WHAT THIS TASK INVOLVES:
Starting with the line that has "thumb mcp: (401, 1081)", retype each line down to the end of the entries below, without leaving any out or adding any.

DATA RECORDS:
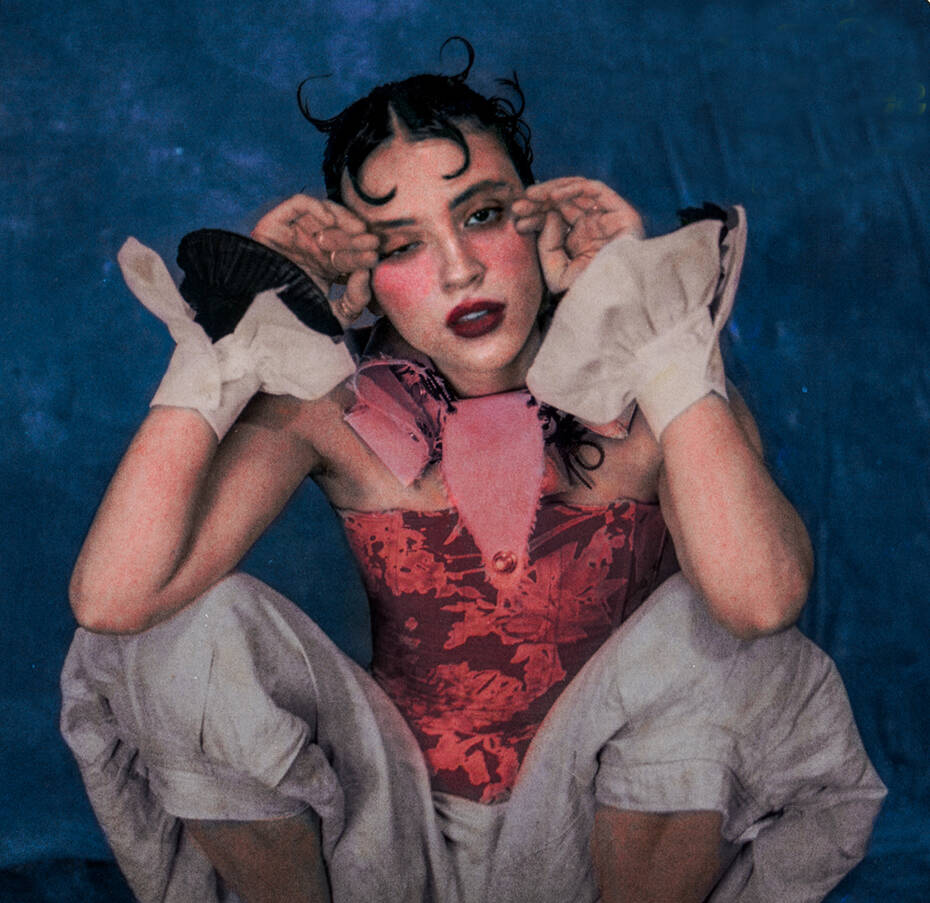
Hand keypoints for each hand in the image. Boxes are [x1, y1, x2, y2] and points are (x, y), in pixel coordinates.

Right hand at [251, 194, 378, 327]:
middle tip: (371, 242)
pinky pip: (298, 204)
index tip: (374, 257)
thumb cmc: (295, 321)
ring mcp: (292, 235)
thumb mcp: (335, 316)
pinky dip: (316, 206)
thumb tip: (367, 273)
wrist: (259, 318)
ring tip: (356, 231)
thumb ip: (356, 299)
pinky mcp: (274, 225)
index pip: (348, 254)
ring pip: (323, 215)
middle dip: (357, 237)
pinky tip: (328, 221)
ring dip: (343, 219)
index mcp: (323, 268)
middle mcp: (308, 248)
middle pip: (339, 234)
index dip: (362, 254)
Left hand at [512, 178, 643, 293]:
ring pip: (577, 192)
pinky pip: (595, 189)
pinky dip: (573, 188)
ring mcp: (607, 219)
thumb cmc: (585, 294)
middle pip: (563, 204)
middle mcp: (594, 227)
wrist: (611, 302)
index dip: (534, 217)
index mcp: (580, 241)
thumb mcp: (556, 273)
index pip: (555, 220)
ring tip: (531, 197)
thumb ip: (547, 245)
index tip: (516, 220)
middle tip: (517, 207)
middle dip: (538, 203)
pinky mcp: (622, 213)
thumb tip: (550, 215)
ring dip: (551, 191)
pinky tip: (553, 197)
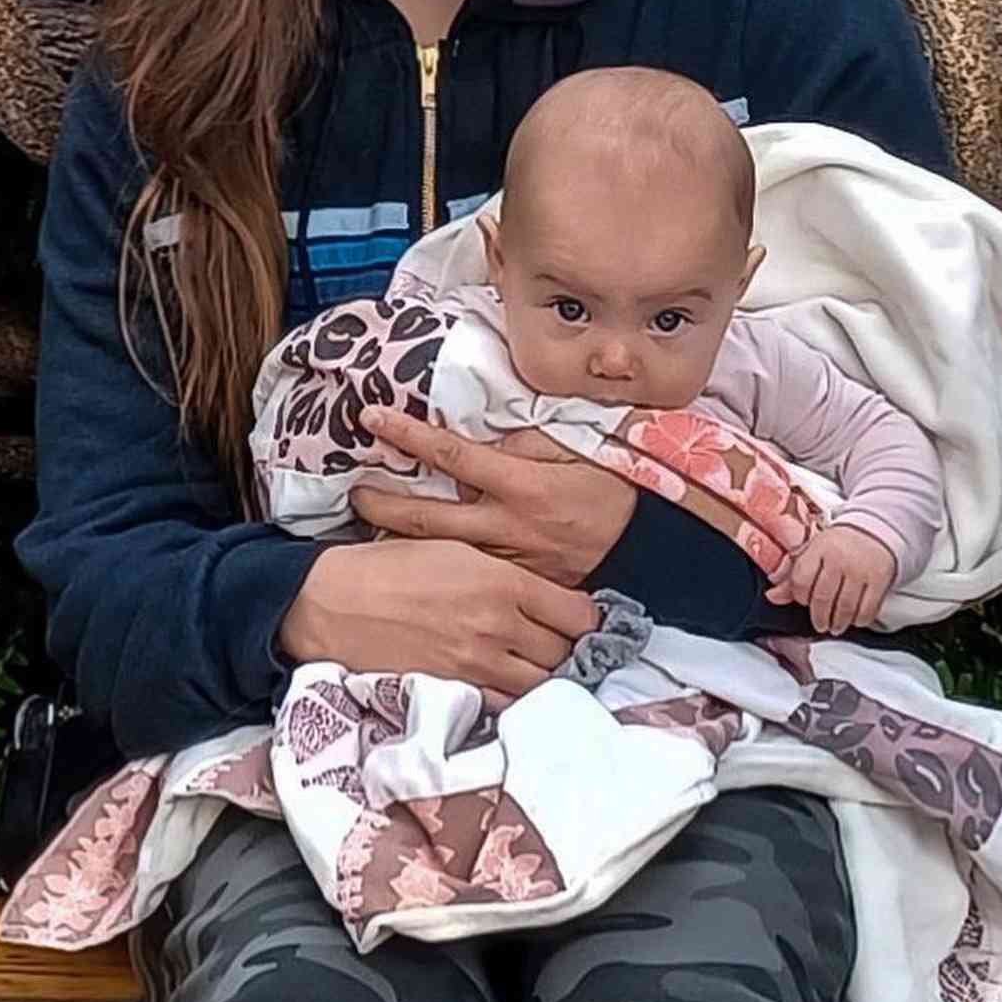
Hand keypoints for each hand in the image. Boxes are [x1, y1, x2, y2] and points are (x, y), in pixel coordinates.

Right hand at [278, 537, 598, 712]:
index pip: (578, 613)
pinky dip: (514, 702)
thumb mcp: (455, 549)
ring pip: (542, 686)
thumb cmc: (389, 567)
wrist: (332, 602)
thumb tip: (539, 592)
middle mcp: (499, 625)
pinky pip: (505, 706)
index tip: (581, 621)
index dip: (587, 620)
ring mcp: (478, 663)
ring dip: (547, 680)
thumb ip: (503, 572)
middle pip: (567, 653)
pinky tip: (509, 691)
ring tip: (540, 672)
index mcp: (504, 581)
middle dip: (571, 652)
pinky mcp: (454, 690)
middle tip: (565, 648)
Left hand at [349, 410, 636, 588]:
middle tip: (353, 492)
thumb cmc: (608, 481)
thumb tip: (479, 438)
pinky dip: (436, 567)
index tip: (372, 416)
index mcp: (521, 484)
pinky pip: (470, 576)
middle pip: (428, 517)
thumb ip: (522, 441)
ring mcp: (510, 561)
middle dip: (382, 504)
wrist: (648, 537)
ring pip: (441, 553)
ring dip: (398, 541)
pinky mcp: (517, 585)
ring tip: (364, 528)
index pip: (451, 455)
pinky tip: (409, 562)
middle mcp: (509, 527)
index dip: (407, 434)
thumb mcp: (570, 445)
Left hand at [766, 525, 896, 634]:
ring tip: (835, 626)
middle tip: (821, 624)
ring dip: (838, 623)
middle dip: (819, 617)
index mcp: (818, 547)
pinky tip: (854, 620)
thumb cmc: (838, 545)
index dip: (800, 597)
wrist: (876, 531)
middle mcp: (839, 557)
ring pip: (845, 607)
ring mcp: (861, 568)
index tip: (805, 602)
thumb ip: (792, 575)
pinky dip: (859, 620)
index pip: (800, 581)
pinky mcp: (880, 579)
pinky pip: (867, 609)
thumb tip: (772, 597)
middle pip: (822, 598)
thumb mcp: (813, 553)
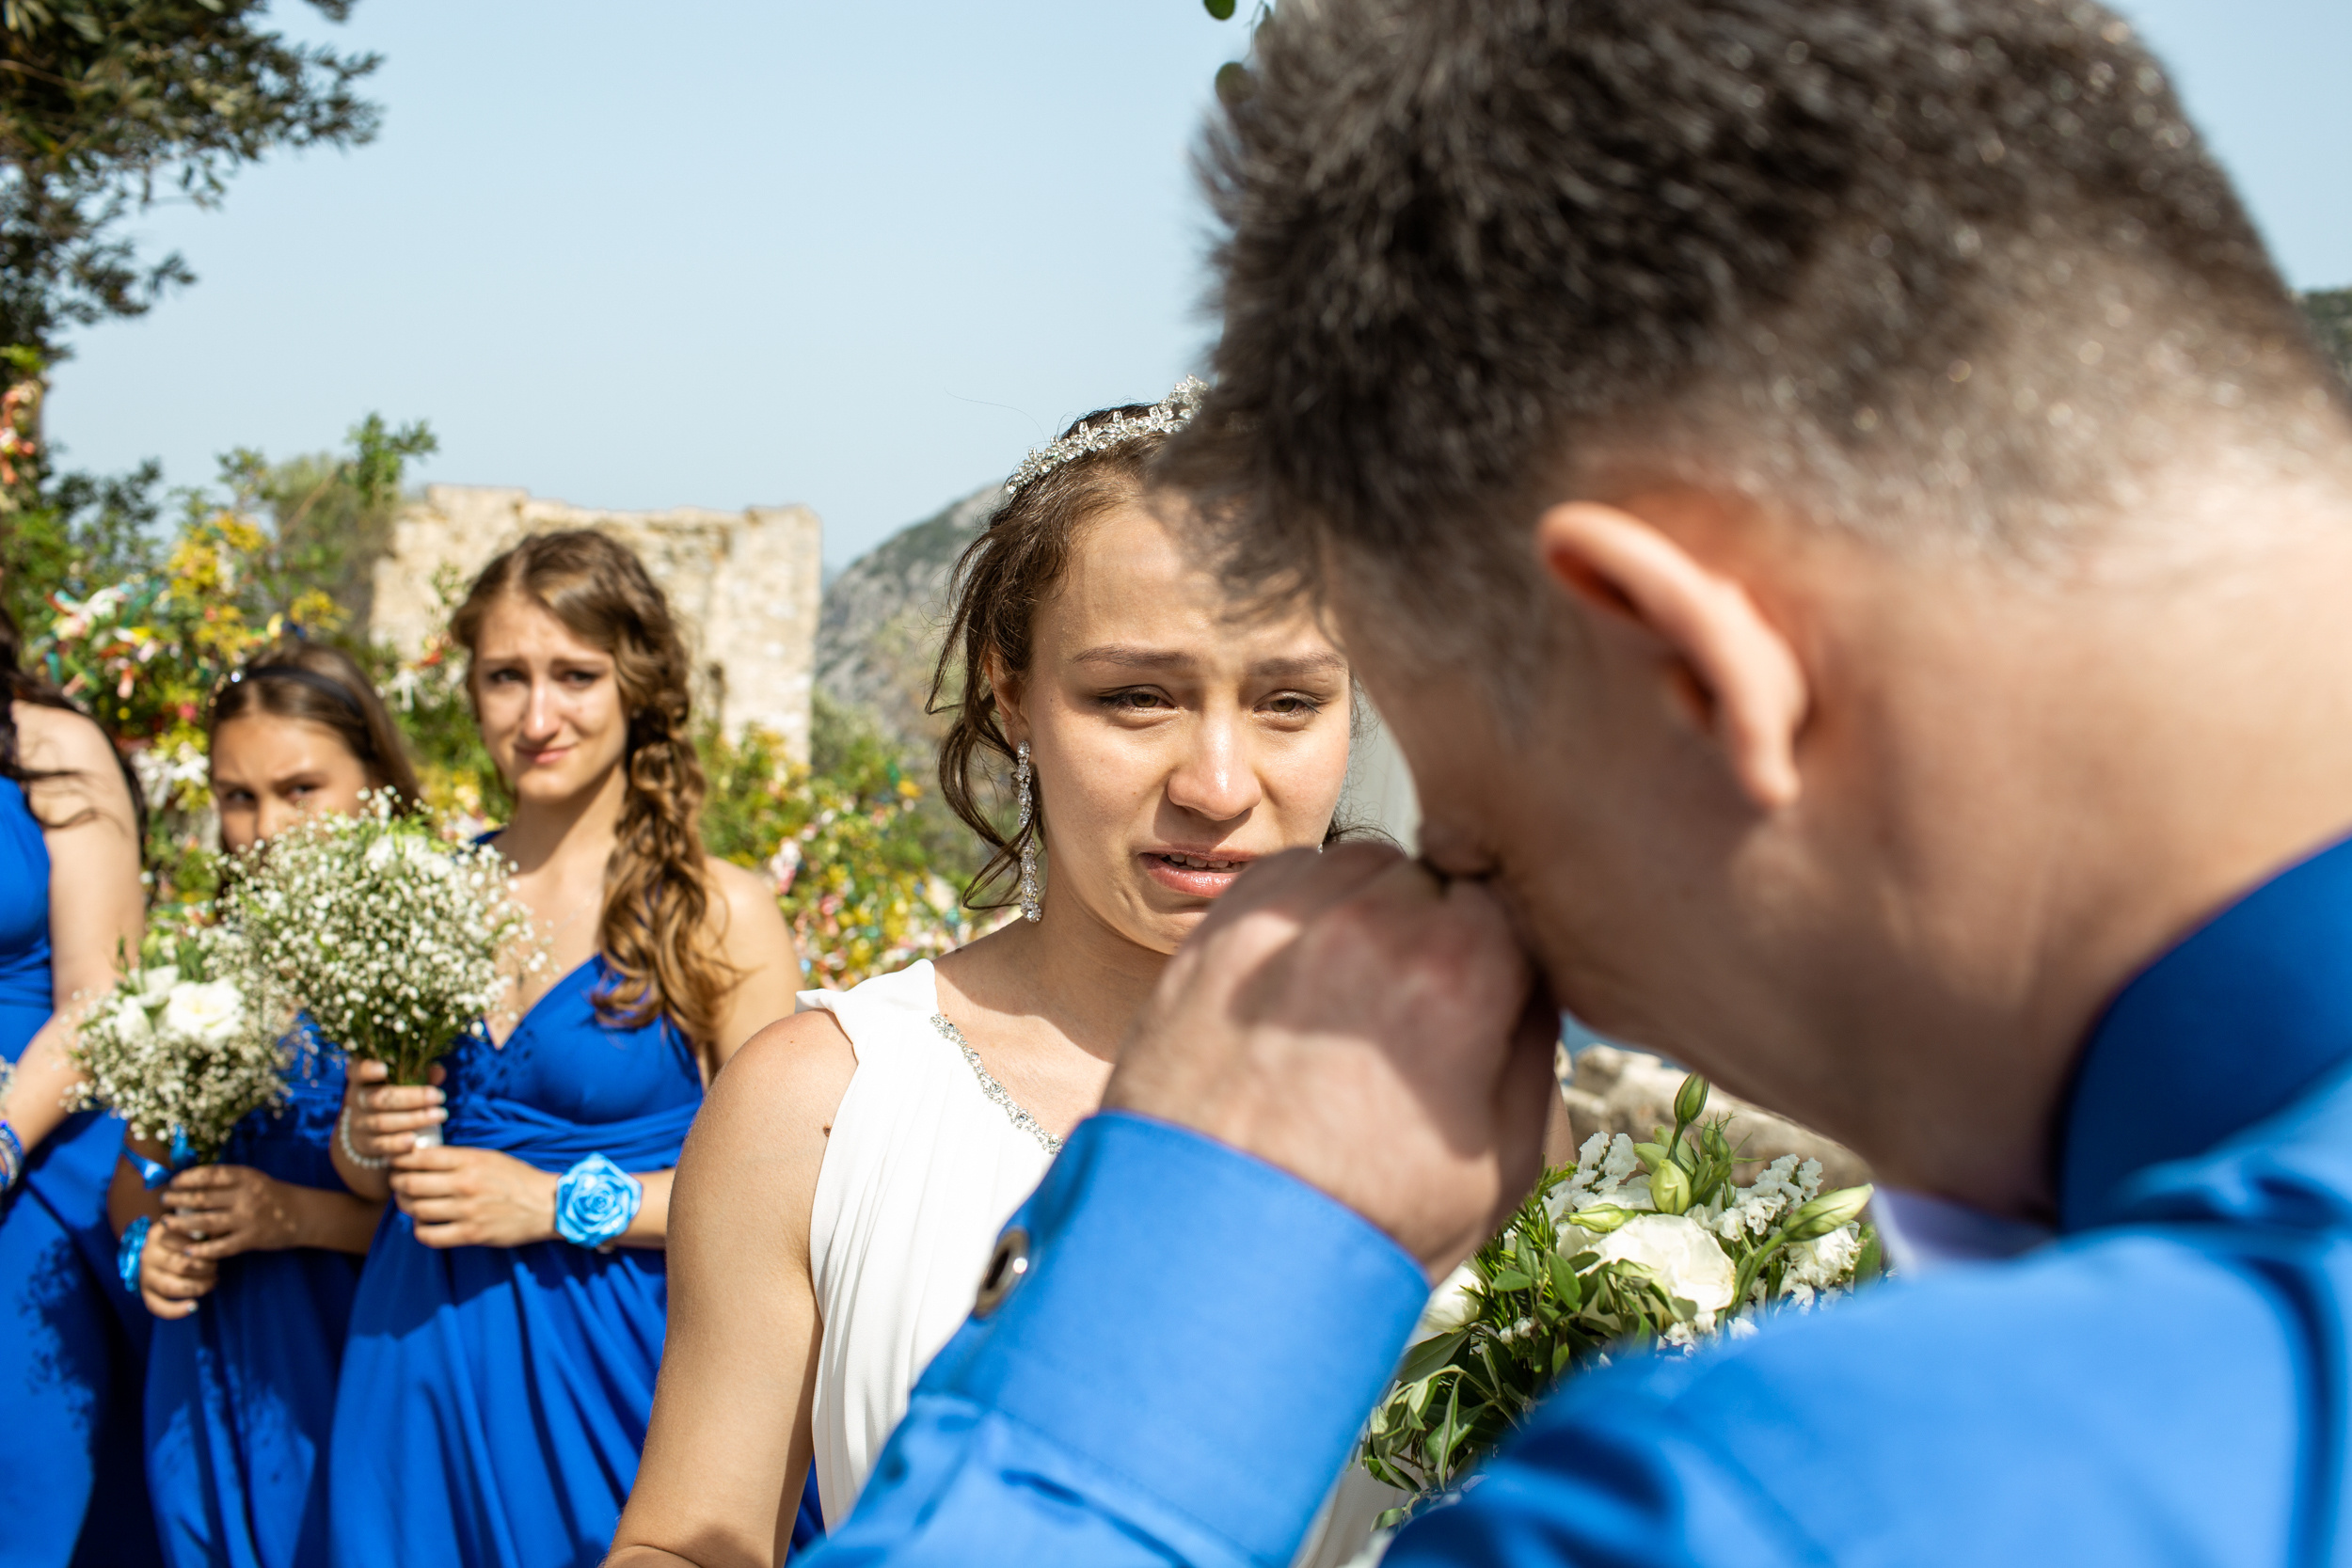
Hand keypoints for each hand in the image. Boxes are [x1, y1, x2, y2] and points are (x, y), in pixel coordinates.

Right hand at [137, 1219, 217, 1317]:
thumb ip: (203, 1230)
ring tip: (212, 1282)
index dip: (207, 1251)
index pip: (187, 1245)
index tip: (217, 1250)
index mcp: (159, 1234)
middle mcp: (148, 1255)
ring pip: (171, 1287)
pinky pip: (156, 1306)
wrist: (159, 1248)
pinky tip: (194, 1307)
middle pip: (182, 1266)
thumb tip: (220, 1238)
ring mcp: (145, 1275)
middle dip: (206, 1269)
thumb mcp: (191, 1226)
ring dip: (197, 1287)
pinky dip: (175, 1311)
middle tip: (216, 1268)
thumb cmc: (184, 1236)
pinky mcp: (145, 1292)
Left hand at [161, 1164, 300, 1259]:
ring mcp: (248, 1218)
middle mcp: (245, 1196)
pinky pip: (221, 1246)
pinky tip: (188, 1250)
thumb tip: (193, 1183)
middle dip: (178, 1199)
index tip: (174, 1182)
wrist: (304, 1213)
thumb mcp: (254, 1180)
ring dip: (182, 1223)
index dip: (188, 1178)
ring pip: (206, 1222)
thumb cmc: (273, 1195)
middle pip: (202, 1198)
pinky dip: (202, 1250)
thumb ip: (229, 1182)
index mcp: (246, 1177)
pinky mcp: (251, 1238)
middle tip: (165, 1200)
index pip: (210, 1175)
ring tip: (167, 1222)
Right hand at [344, 1058, 445, 1159]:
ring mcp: (359, 1124)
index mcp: (363, 1079)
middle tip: (439, 1096)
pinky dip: (397, 1144)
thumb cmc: (393, 1096)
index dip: (368, 1070)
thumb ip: (419, 1074)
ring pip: (381, 1122)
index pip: (358, 1071)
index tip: (383, 1069)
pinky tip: (415, 1141)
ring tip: (440, 1115)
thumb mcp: (401, 1081)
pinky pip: (381, 1145)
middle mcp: (357, 1100)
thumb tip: (438, 1071)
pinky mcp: (365, 1144)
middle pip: (378, 1099)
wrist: (369, 1130)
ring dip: (413, 1119)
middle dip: (411, 1098)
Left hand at [390, 1144, 559, 1248]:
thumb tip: (422, 1157)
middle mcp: (465, 1184)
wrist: (547, 1205)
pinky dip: (420, 1230)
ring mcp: (467, 1211)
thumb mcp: (490, 1157)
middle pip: (411, 1184)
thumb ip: (458, 1157)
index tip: (397, 1162)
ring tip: (410, 1203)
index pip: (421, 1157)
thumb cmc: (518, 1178)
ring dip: (407, 1206)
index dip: (401, 1160)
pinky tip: (425, 1224)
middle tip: (398, 1183)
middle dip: (397, 1183)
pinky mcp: (470, 1234)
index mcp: (470, 1161)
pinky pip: (429, 1235)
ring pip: (416, 1209)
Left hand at [1103, 842, 1556, 1275]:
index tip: (1477, 1001)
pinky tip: (1298, 986)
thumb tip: (1535, 975)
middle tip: (1409, 1016)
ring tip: (1350, 1001)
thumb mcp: (1506, 1161)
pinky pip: (1283, 881)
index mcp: (1459, 972)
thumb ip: (1536, 1044)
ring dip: (1365, 913)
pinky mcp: (1216, 932)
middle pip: (1432, 880)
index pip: (1508, 902)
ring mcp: (1284, 921)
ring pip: (1357, 868)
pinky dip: (1300, 915)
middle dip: (1432, 932)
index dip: (1499, 955)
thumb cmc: (1363, 1222)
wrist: (1215, 1253)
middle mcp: (1370, 925)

ANSWER FOR THIS EXERCISE:
thumb mcp: (401, 1081)
pinky pip: (381, 1145)
middle mcp: (357, 1100)
thumb tip: (438, 1071)
pinky mcp: (365, 1144)
middle pip: (378, 1099)
wrist: (369, 1130)
ring dip: (413, 1119)
middle dip: (411, 1098)
Left hand at [390, 1144, 559, 1248]:
thumb tip: (422, 1157)
middle mcp: (465, 1184)
wrist: (547, 1205)
pinky dip: (420, 1230)
ring mcp: (467, 1211)
thumb mcp: (490, 1157)
middle pip: (411, 1184)
thumb ip: (458, 1157)
index tip: (397, 1162)
ring tip: (410, 1203)
index pip: (421, 1157)
thumb cmc: (518, 1178)
ring dip: (407, 1206)
index dip: (401, 1160)
pinky tip: (425, 1224)
middle tip: (398, 1183)
middle dip: (397, 1183)
pinky mcp: (470, 1234)
index mcp: (470, 1161)
pinky pip: (429, 1235)
ring pip: (416, 1209)
Left hand at [1103, 842, 1556, 1275]:
index tip: (1477, 1001)
pinky tip: (1298, 986)
thumb tip: (1535, 975)
middle tip: (1409, 1016)
ring tip: (1350, 1001)
thumb mcp: (1506, 1161)
pinky pip: (1283, 881)
index mcp: (1459, 972)
thumb ip: (1536, 1044)
ring dip: (1365, 913)
pinky mcp: (1216, 932)
middle pip: (1432, 880)
index pip: (1508, 902)
ring mcp: (1284, 921)
ring pip: (1357, 868)
pinky dip: (1300, 915)
middle dip: (1432, 932)
index dip: (1499, 955)
thumb cmc: (1363, 1222)
wrist: (1215, 1253)
middle mcp: (1370, 925)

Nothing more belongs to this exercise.